[Your instructions]:
Return, character for character, the part of the material that begins with the line containing "Filter Results" and ends with the line containing "guía y transforma", including both of those lines.

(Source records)
▶
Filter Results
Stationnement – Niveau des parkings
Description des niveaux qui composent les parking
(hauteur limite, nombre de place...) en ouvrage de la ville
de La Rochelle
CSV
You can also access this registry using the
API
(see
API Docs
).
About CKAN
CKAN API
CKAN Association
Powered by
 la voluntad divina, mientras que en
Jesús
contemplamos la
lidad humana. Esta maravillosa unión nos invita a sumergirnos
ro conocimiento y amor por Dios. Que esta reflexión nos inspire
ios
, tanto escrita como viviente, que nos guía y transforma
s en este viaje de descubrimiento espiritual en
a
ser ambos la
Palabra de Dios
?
◀
▶
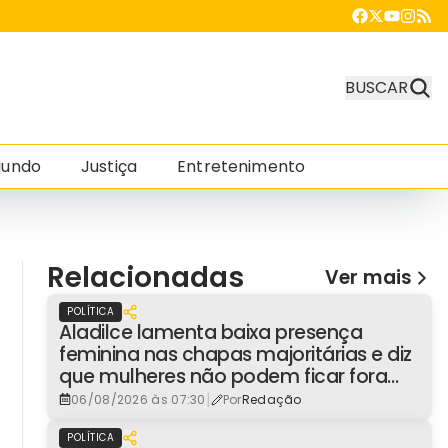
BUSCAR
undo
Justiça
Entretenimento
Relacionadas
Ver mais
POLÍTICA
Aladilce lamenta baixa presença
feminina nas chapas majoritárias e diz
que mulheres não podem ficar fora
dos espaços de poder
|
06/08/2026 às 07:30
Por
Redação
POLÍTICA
◀
[Task output]:
Filter Results
Stationnement – Niveau des parkings
Description des niveaux qui composent les parking
(hauteur limite, nombre de place...) en ouvrage de la ville
de La Rochelle
CSV
You can also access this registry using the
API
(see
API Docs
).
About CKAN
CKAN API
CKAN Association
Powered by
 la voluntad divina, mientras que en
Jesús
contemplamos la
lidad humana. Esta maravillosa unión nos invita a sumergirnos
ro conocimiento y amor por Dios. Que esta reflexión nos inspire
ios
, tanto escrita como viviente, que nos guía y transforma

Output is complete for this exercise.